US stocks are rallying on COVID relief bill optimism and hopes that a post-Brexit trade deal will be reached by Sunday.  Wall Street is completely focused on stimulus talks and ignored deteriorating US economic data, except for the robust housing market.

US data mixed

US weekly jobless claims continue to head in the wrong direction.  The labor market outlook is bleak as the winter wave of the virus is going to lead to more shutdowns.  Jobless claims climbed by 23,000 to 885,000, a three-month high, much worse than the consensus estimate of 815,000.  Continuing claims remain elevated but improved from 5.75 million to 5.50 million, but that might be mainly due to the expiring of benefits.  The total number of Americans participating in any of the unemployment insurance programs rose 1.6 million to 20.6 million.

The Philly Fed index plummeted from 26.3 to 11.1, the lowest level since May, with all the components showing significant declines.  The current indicators are positive but the loss of momentum in the region is worrisome.

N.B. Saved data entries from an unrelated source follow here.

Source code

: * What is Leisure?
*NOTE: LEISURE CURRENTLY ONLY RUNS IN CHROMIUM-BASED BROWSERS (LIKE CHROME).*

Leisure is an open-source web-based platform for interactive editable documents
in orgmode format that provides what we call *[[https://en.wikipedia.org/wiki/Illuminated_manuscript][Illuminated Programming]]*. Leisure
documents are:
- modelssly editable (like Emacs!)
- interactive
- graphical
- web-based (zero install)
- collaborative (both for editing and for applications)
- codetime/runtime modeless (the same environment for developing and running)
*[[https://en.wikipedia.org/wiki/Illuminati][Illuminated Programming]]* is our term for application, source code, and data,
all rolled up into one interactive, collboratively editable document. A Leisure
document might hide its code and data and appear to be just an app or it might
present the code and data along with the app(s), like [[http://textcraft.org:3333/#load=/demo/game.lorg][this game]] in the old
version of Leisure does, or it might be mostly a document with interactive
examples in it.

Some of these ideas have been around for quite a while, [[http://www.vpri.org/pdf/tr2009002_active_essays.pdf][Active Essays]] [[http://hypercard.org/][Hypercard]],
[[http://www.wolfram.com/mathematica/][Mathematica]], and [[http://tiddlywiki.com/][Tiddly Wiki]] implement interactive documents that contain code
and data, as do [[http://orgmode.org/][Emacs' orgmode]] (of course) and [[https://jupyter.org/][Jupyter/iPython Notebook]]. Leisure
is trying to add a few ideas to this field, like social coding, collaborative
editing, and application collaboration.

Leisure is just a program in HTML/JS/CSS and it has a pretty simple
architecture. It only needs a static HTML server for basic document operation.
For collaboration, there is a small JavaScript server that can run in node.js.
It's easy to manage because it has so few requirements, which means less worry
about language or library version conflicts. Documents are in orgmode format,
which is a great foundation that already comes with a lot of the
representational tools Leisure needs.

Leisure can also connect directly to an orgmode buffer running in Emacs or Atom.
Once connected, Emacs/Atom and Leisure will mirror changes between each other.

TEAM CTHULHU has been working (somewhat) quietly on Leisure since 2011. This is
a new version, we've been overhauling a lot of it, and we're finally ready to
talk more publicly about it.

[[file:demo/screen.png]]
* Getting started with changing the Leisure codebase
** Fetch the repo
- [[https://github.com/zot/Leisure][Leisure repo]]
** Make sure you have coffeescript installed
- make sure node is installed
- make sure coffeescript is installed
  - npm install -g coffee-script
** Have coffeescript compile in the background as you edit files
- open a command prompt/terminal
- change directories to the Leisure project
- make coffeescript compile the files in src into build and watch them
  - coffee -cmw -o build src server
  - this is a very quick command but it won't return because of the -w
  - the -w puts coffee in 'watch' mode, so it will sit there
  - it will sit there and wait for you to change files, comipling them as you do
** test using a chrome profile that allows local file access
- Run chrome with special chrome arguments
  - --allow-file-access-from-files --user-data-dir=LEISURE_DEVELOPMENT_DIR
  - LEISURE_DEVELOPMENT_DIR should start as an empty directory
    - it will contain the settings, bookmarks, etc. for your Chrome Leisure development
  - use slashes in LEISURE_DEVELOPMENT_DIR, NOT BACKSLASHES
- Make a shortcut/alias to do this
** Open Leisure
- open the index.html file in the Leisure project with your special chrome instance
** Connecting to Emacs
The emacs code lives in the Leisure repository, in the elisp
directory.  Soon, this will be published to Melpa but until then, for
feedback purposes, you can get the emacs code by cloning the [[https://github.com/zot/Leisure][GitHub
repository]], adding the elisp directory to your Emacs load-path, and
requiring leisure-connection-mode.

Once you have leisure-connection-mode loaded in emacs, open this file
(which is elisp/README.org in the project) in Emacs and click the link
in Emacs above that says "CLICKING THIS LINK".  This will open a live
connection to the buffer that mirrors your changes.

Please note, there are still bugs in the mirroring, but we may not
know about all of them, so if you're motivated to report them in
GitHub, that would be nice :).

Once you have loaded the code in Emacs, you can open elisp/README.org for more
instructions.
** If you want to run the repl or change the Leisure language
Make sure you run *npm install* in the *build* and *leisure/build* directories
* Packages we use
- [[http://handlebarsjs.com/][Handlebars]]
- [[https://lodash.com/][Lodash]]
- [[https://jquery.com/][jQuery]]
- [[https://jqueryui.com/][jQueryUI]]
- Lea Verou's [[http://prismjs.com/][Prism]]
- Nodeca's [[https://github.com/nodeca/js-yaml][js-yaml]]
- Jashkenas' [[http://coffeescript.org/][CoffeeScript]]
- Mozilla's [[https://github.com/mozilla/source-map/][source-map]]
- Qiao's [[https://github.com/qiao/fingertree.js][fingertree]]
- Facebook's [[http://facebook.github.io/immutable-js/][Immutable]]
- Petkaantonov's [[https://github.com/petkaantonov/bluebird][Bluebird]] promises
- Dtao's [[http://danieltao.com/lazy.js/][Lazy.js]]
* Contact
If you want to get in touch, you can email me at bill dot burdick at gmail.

The housing market remains robust after the November reading for housing starts and building permits rose more than expected.  Low-interest rates and a mass exodus from large cities continue to drive demand for the construction of new homes.

BOE remains on the sidelines

The BOE kept interest rates steady, maintained their total asset purchases at 895 billion pounds, and extended the loan program for businesses by six months.  The BOE remains ready to act depending on how Brexit goes and how long the country remains on lockdown.  The British pound was unfazed following the BOE rate decision that delivered no surprises.

SNB holds course on monetary policy

The SNB kept rates on hold and reiterated their willingness to intervene in the FX market.  The last rate decision of the year took a backseat to the US decision to add Switzerland to a watchlist for currency manipulation.  The franc is highly valued and inflation is nowhere to be found, which should mean the SNB is not changing its approach to monetary policy.